# Records for the task:
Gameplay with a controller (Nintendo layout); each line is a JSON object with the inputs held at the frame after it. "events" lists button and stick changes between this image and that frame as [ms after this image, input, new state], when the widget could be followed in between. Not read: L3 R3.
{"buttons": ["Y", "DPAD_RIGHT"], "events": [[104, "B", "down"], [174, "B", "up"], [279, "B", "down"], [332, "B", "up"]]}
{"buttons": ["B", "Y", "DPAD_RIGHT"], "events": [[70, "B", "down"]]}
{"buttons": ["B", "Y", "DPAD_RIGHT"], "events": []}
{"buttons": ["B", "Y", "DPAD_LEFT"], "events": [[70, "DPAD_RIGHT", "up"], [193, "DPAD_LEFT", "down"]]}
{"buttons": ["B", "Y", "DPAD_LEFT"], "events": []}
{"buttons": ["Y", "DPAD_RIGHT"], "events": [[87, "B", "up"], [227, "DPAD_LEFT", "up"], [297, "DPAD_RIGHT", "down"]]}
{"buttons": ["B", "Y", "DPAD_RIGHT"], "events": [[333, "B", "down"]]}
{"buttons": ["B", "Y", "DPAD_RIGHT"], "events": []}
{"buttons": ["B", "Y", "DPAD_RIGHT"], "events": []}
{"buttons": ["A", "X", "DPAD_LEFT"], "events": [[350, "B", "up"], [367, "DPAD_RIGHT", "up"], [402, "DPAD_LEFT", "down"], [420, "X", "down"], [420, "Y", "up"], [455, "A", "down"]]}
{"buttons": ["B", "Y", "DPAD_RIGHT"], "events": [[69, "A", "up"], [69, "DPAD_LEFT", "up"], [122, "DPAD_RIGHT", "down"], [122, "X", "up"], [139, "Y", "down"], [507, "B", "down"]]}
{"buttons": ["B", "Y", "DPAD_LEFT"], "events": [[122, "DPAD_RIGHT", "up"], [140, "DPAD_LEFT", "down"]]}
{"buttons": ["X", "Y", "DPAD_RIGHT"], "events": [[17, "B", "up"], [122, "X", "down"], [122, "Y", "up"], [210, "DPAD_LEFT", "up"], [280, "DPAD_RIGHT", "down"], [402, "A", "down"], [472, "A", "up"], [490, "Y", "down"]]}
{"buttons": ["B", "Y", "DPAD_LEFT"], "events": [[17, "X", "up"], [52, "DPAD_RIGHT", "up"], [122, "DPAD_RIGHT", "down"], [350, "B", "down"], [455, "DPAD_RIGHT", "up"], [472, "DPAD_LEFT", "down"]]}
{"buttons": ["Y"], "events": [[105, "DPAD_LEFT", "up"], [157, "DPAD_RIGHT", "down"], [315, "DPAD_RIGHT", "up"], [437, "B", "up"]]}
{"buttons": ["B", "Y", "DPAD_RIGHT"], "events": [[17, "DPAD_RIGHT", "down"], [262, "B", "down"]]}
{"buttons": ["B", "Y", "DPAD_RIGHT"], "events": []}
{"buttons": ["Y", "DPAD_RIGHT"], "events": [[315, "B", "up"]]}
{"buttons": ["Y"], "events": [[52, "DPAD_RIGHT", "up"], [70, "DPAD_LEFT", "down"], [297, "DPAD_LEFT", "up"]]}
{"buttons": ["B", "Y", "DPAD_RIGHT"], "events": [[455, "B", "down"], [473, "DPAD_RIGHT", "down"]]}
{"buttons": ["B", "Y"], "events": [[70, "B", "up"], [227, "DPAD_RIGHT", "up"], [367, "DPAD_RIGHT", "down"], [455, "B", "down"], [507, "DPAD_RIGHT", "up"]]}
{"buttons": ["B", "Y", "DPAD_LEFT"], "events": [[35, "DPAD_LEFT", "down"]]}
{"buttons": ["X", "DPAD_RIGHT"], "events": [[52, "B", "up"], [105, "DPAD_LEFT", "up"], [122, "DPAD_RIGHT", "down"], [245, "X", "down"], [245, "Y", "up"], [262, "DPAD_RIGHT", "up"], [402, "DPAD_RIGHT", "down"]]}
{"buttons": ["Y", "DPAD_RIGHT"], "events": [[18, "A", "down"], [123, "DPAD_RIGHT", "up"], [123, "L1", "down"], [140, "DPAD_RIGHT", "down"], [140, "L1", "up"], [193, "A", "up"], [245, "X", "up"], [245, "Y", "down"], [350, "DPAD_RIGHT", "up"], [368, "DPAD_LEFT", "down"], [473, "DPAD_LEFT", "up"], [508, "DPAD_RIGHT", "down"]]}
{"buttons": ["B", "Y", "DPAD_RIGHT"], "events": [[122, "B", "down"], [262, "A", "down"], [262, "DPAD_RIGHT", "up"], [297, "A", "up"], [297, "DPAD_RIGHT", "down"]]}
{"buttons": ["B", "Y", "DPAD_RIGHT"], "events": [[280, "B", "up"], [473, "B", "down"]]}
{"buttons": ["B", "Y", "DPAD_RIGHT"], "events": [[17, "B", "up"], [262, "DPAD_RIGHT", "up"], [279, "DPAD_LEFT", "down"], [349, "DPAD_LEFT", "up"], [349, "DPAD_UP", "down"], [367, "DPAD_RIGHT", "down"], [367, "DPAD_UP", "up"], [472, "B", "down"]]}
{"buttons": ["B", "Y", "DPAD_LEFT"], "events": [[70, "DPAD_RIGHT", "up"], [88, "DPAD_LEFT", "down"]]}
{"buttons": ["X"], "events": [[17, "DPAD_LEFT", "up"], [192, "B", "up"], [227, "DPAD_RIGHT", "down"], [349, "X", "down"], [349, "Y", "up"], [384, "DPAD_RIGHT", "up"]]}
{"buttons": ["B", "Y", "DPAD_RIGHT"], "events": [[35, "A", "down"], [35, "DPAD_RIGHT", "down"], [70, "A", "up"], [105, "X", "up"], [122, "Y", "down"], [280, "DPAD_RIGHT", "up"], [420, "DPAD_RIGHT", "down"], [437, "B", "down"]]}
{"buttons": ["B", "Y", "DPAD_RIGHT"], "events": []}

# What you need to do:
Transcribe every record above word for word.

# Answer section:
Gameplay with a controller (Nintendo layout); each line is a JSON object with the inputs held at the frame after it. "events" lists button and stick changes between this image and that frame as [ms after this image, input, new state], when the widget could be followed in between. Not read: L3 R3.
{"buttons": ["Y", "DPAD_RIGHT"], "events": [[104, "B", "down"], [174, "B", "up"], [279, "B", "down"], [332, "B", "up"]]}
{"buttons": ["B", "Y", "DPAD_RIGHT"], "events": [[70, "B", "down"]]}
{"buttons": ["B", "Y", "DPAD_RIGHT"], "events": []}
{"buttons": ["B", "Y", "DPAD_LEFT"], "events": [[70, "DPAD_RIGHT", "up"], [193, "DPAD_LEFT", "down"]]}
{"buttons": ["B", "Y", "DPAD_LEFT"], "events": []}
{"buttons": ["Y", "DPAD_RIGHT"], "events": [[87, "B", "up"], [227, "DPAD_LEFT", "up"], [297, "DPAD_RIGHT", "down"]]}
{"buttons": ["B", "Y", "DPAD_RIGHT"], "events": [[333, "B", "down"]]}
{"buttons": ["B", "Y", "DPAD_RIGHT"], "events": []}
{"buttons": ["B", "Y", "DPAD_RIGHT"], "events": []}
{"buttons": ["A", "X", "DPAD_LEFT"], "events": [[350, "B", "up"], [367, "DPAD_RIGHT", "up"], [402, "DPAD_LEFT", "down"], [420, "X", "down"], [420, "Y", "up"], [455, "A", "down"]]}
{"buttons": ["B", "Y", "DPAD_RIGHT"], "events": [[69, "A", "up"], [69, "DPAD_LEFT", "up"], [122, "DPAD_RIGHT", "down"], [122, "X", "up"], [139, "Y", "down"], [507, "B", "down"]]}
{"buttons": ["B", "Y", "DPAD_LEFT"], "events": [[122, "DPAD_RIGHT", "up"], [140, "DPAD_LEFT", "down"]]}
{"buttons": ["X", "Y", "DPAD_RIGHT"], "events": [[17, "B", "up"], [122, "X", "down"], [122, "Y", "up"], [210, "DPAD_LEFT", "up"], [280, "DPAD_RIGHT", "down"], [402, "A", "down"], [472, "A", "up"], [490, "Y", "down"]]}
{"buttons": ["B", "Y", "DPAD_LEFT"], "events": [[17, "X", "up"], [52, "DPAD_RIGHT", "up"], [122, "DPAD_RIGHT", "down"], [350, "B", "down"], [455, "DPAD_RIGHT", "up"], [472, "DPAD_LEFT", "down"]]}
{"buttons": ["Y"], "events": [[105, "DPAD_LEFT", "up"], [157, "DPAD_RIGHT", "down"], [315, "DPAD_RIGHT", "up"], [437, "B", "up"]]}
{"buttons": ["B", "Y", "DPAD_RIGHT"], "events": [[17, "DPAD_RIGHT", "down"], [262, "B", "down"]]}
{"buttons": ["B", "Y", "DPAD_RIGHT"], "events": []}
{"buttons": ["Y", "DPAD_RIGHT"], "events": [[315, "B", "up"]]}
{"buttons": ["Y"], "events": [[52, "DPAD_RIGHT", "up"], [70, "DPAD_LEFT", "down"], [297, "DPAD_LEFT", "up"]]}
{"buttons": ["B", "Y", "DPAD_RIGHT"], "events": [[455, "B", "down"], [473, "DPAD_RIGHT", "down"]]}
{"buttons": ["B", "Y"], "events": [[70, "B", "up"], [227, "DPAD_RIGHT", "up"], [367, "DPAD_RIGHT", "down"], [455, "B", "down"], [507, "DPAD_RIGHT", "up"]]}
{"buttons": ["B", "Y", "DPAD_LEFT"], "events": [[35, "DPAD_LEFT", "down"]]}
{"buttons": ["X", "DPAD_RIGHT"], "events": [[52, "B", "up"], [105, "DPAD_LEFT", "up"], [122, "DPAD_RIGHT", "down"], [245, "X", "down"], [245, "Y", "up"], [262, "DPAD_RIGHT", "up"], [402, "DPAD_RIGHT", "down"]]}
{"buttons": ["Y", "DPAD_RIGHT"], "events": [[18, "A", "down"], [123, "DPAD_RIGHT", "up"], [123, "L1", "down"], [140, "DPAD_RIGHT", "down"], [140, "L1", "up"], [193, "A", "up"], [245, "X", "up"], [245, "Y", "down"], [350, "DPAD_RIGHT", "up"], [368, "DPAD_LEFT", "down"], [473, "DPAD_LEFT", "up"], [508, "DPAD_RIGHT", "down"]]}
{"buttons": ["B", "Y", "DPAD_RIGHT"], "events": [[122, "B", "down"], [262, "A", "down"], [262, "DPAD_RIGHT", "up"], [297, "A", "up"], [297, "DPAD_RIGHT", "down"]]}
{"buttons": ["B", "Y", "DPAD_RIGHT"], "events": [[280, "B", "up"], [473, "B", "down"]]}
{"buttons": ["B", "Y", "DPAD_RIGHT"], "events": [[17, "B", "up"], [262, "DPAD_RIGHT", "up"], [279, "DPAD_LEFT", "down"], [349, "DPAD_LEFT", "up"], [349, "DPAD_UP", "down"], [367, "DPAD_RIGHT", "down"], [367, "DPAD_UP", "up"], [472, "B", "down"]]}
{"buttons": ["B", "Y", "DPAD_LEFT"], "events": [[70, "DPAD_RIGHT", "up"], [88, "DPAD_LEFT", "down"]]}
{"buttons": ["X"], "events": [[17, "DPAD_LEFT", "up"], [192, "B", "up"], [227, "DPAD_RIGHT", "down"], [349, "X", "down"], [349, "Y", "up"], [384, "DPAD_RIGHT", "up"]]}
{"buttons": ["B", "Y", "DPAD_RIGHT"], "events": [[35, "A", "down"], [35, "DPAD_RIGHT", "down"], [70, "A", "up"], [105, "X", "up"], [122, "Y", "down"], [280, "DPAD_RIGHT", "up"], [420, "DPAD_RIGHT", "down"], [437, "B", "down"]]}
{"buttons": ["B", "Y", "DPAD_RIGHT"], "events": []}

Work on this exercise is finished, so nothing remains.